Уиниан, со своей стороны, выглядел торжествующим. Он поднимал свои скованные кандалами руки в сторону толпы, то ли благословляя, то ли защищаясь. «Несколько не к месту сказанных слов, и он может начать бунт прямо сейчас». Тем не менее через какое-то время, показавшееся вечностью, он все же повернулся и вошел в храм.
Внутри Храм Света выглядел, если это возможно, даже еще более внушительно, чем снаружи. Свет, заливающий пространство через все эти высокие окна, плясал на поверхности широких отблескивающих водоемов, бросая яркие волнистые отсветы на стены и колонны. На дне водоемов поблескивали брошенные молящимися монеты: медные светильники, серебряные месяцы, даже несколько золотых аннурских солнц от наиболее богатых. «Вот еще один источник дохода для Уиниана, – подумала Адер, только сейчас в полной мере осознавая размеры богатства и влияния жреца. – Еще один, который мы не облагаем налогом». На каждое из этих солнц можно было едва ли не полгода содержать солдата в полном доспехе – солдата, который вполне мог решить выступить против Нетесаного трона.
Эдолийцы, сопровождающие процессию, образовали кольцо и отгородили небольшое пространство в центре храма, сдерживая напор людей, жаждавших увидеть либо смерть, либо чудо. Адер вступила в это пространство вместе с ил Торньей, другими министрами и самим Уинианом.
– Здесь! – провозгласил Верховный жрец, обращаясь к толпе с вызывающей улыбкой. – Здесь я встречу свой Суд!
Ах вон оно что. Весь купол храма был сплошным стеклянно-хрустальным гимном свету – бесчисленные грани и фасеты, отражающие и преломляющие солнечные лучи в тысячах оттенков, – но наиболее впечатляющей деталью во всем этом была громадная линза, вделанная в самую сердцевину купола непосредственно над нефом.
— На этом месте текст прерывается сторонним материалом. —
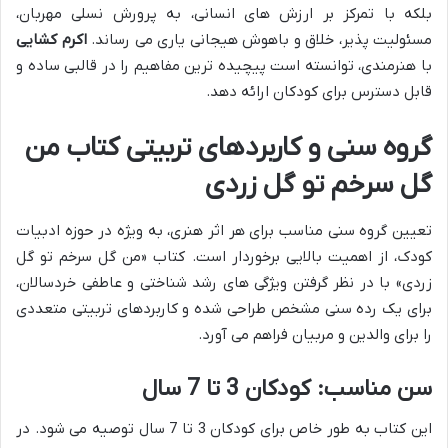
بلکه با تمرکز بر ارزش های انسانی، به پرورش نسلی مهربان،
مسئولیت پذیر، خلاق و باهوش هیجانی یاری می رساند.
اکرم کشایی
با هنرمندی، توانسته است پیچیده ترین مفاهیم را در قالبی ساده و
قابل دسترس برای کودکان ارائه دهد.
گروه سنی و کاربردهای تربیتی کتاب من
گل سرخم تو گل زردی
تعیین گروه سنی مناسب برای هر اثر هنری، به ویژه در حوزه ادبیات
کودک، از اهمیت بالایی برخوردار است. کتاب «من گل سرخم تو گل
زردی» با در نظر گرفتن ویژگی های رشد شناختی و عاطفی خردسالان،
برای یک رده سنی مشخص طراحی شده و کاربردهای تربیتی متعددی
را برای والدین و مربیان فراهم می آورد.
سن مناسب: کودکان 3 تا 7 سال
این کتاب به طور خاص برای کودکان 3 تا 7 سال توصیه می شود. در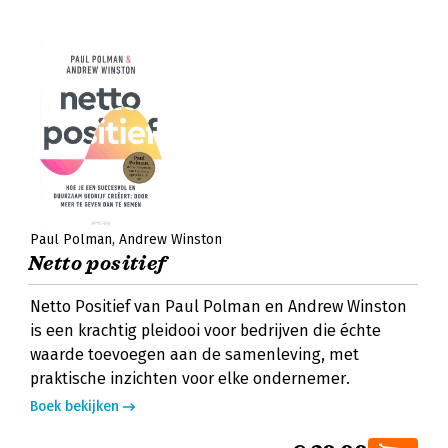
Paul Polman
Andrew Winston
Netto positief
Netto Positief van Paul Polman en Andrew Winston
is een krachtig pleidooi voor bedrijven die échte
waarde toevoegen aan de samenleving, met
praktische inzichten voor elke ondernemer.
Boek bekijken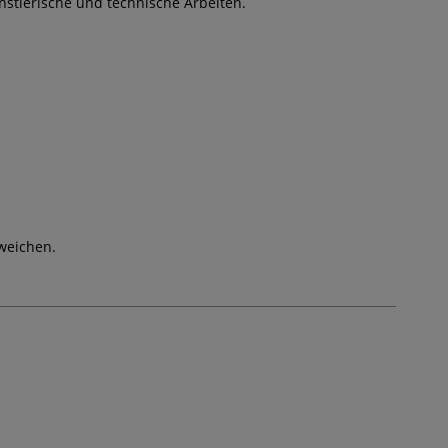
ünstlerische und technische Arbeiten.
weichen.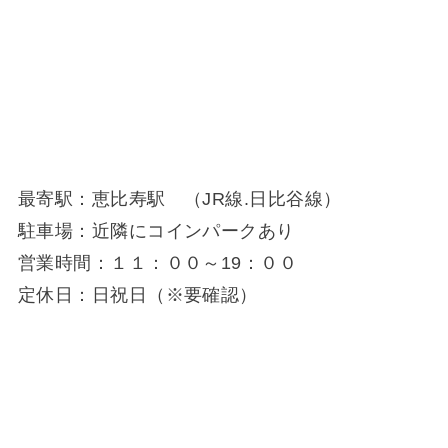
最寄駅：恵比寿駅 （JR線.日比谷線）
駐車場：近隣にコインパークあり
営業時間：１１：００～19：００
定休日：日祝日（※要確認）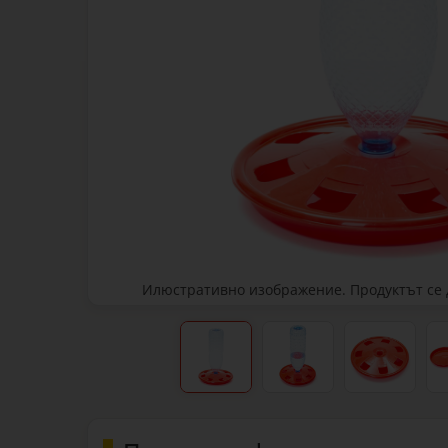
Илюстративно изображение. Продуктът се д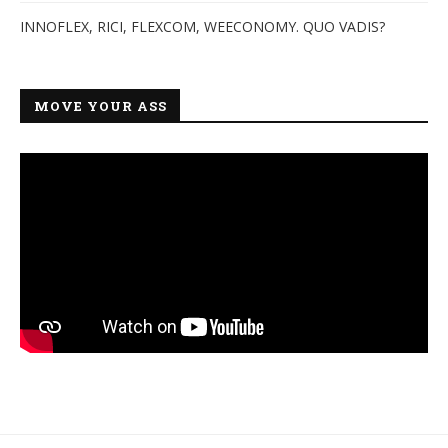
INNOFLEX, RICI, FLEXCOM, WEECONOMY. QUO VADIS?
MOVE YOUR ASS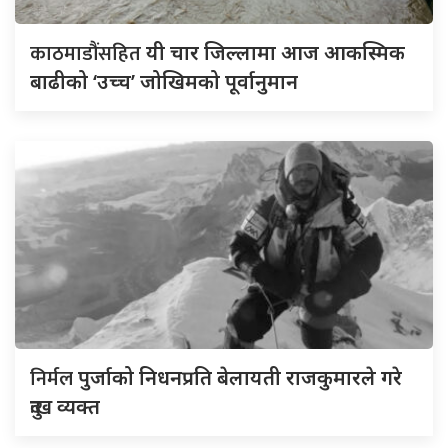
काठमाडौंसहित
यी चार जिल्लामा आज आकस्मिक
बाढीको ‘उच्च’ जोखिमको पूर्वानुमान
निर्मल
पुर्जाको निधनप्रति बेलायती राजकुमारले गरे
दुःख व्यक्त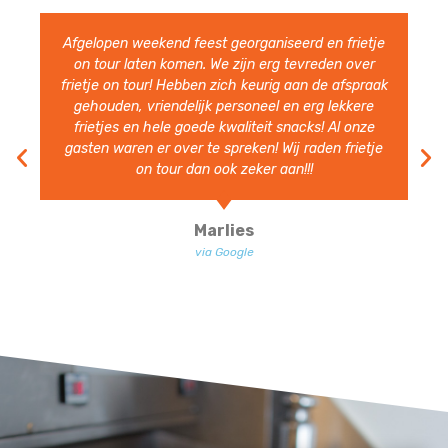
Heerlijke Friet en snacks. Hele vriendelijke en
vlotte bediening. Ruim van te voren aanwezig.
Volgend jaar nodigen we ze zeer zeker weer uit.
Ben Heesakkers
via Google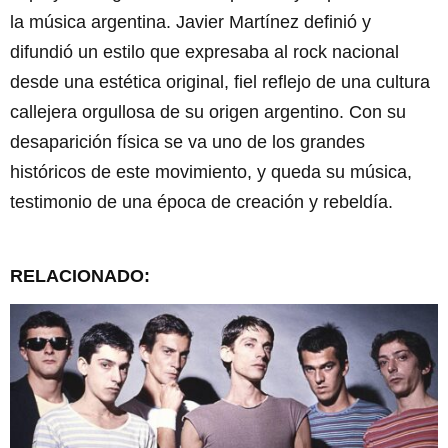
la música argentina. Javier Martínez definió y
difundió un estilo que expresaba al rock nacional
desde una estética original, fiel reflejo de una cultura
callejera orgullosa de su origen argentino. Con su
desaparición física se va uno de los grandes
históricos de este movimiento, y queda su música,
testimonio de una época de creación y rebeldía.
RELACIONADO: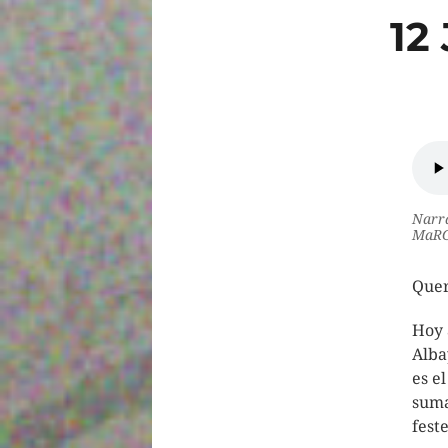
12
Narra
MaRG
Quer
Hoy 
Alba
es e
suma
fest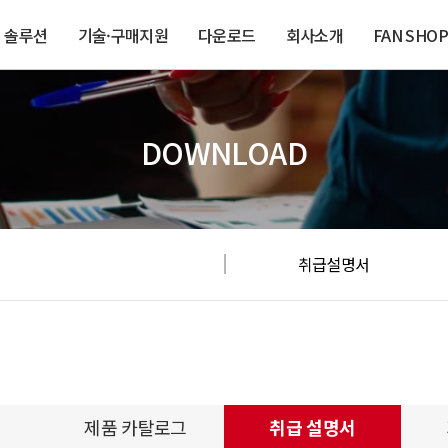
솔루션
기술·구매지원
다운로드
회사소개
FAN SHOP
DOWNLOAD
취급설명서
제품 카탈로그
취급 설명서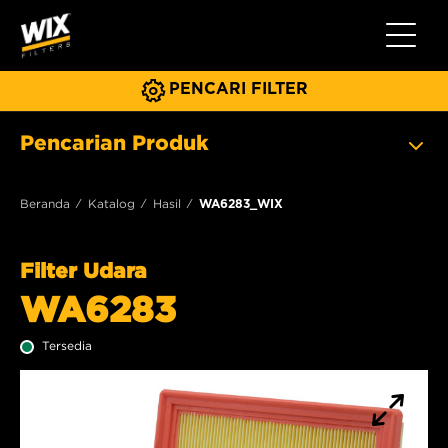
Beralih 
PENCARI FILTER
Pencarian Produk
Beranda
Katalog
Hasil
WA6283_WIX
Filter Udara
WA6283
Tersedia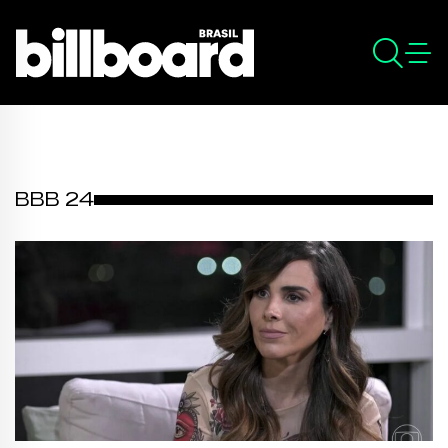
BBB 24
Старый Семптис Годд объяснял Адер принципы устройства линз, еще когда она была совсем маленькой. Он показал ей, как при помощи круглого тщательно отшлифованного стекла можно разжечь небольшой костер во внутреннем дворе дворца. Адер хотелось посмотреть, что случится с муравьями, если испытать линзу на них, но учитель запретил ей это делать, заверив ее, что они сгорят с такой же легкостью, как и трава, но настаивая на том, что принцессе не пристало марать себя столь низменными занятиями. Сейчас Адер была рада, что пощадила муравьев, однако жалела, что не обратила больше внимания на лекцию Годда о линзах.
Там, на полу в центре нефа, в том месте, где линза фокусировала полуденные солнечные лучи, тусклым красным сиянием светилась каменная плита размером в квадратный фут; воздух над ней колебался. Долго это не могло продлиться – солнце подойдет к зениту, затем начнет медленно склоняться к горизонту, и камень остынет. Однако на протяжении минут десяти этот концентрированный поток света мог кипятить воду, превращать в уголь дерево – или же в одно мгновение дочерна сжечь плоть. Именно здесь жрецы столетиями приносили свои жертвы Интарре.
– Вот где я встречусь со своей богиней! – продолжал Уиниан, показывая на тлеющий камень.
Толпа ахнула, как один человек.
«Он не останется в живых после этого, – сказала себе Адер. – Это невозможно!»
Ил Торнья скептически посмотрел на камень.
– Но это не пламя.
Уиниан презрительно качнул головой.
– Это чистый поцелуй Интарры. Если ты сомневаешься в ее власти, – продолжал он, одним текучим движением стаскивая с плеч омофор и швыряя его в световой поток, – узри это!
Ткань вспыхнула еще в воздухе и опустилась на камень уже в виде горстки пепла. По толпе прошла волна возбуждения. Адер почувствовала, что ее вот-вот вырвет.
– Нет! – вскричала она, шагнув вперед. – Регент прав. Это не пламя. Этот человек потребовал Суда Пламени. Так пускай здесь будет настоящее пламя!
– Сколь мало принцесса понимает природу богини, – насмешливо проговорил Уиниан. – То множество форм, которые она может принимать. Когда я вступлю под ее горящий взор и не сгорю, весь мир узнает, кто здесь настоящий служитель Интарры! Ваша семья провозглашает, что ведет свой род от богини, но ее пути неисповедимы. Она лишила вас своей милости – а без ее милости кто вы такие? Не назначенные свыше покровители, но обыкновенные тираны!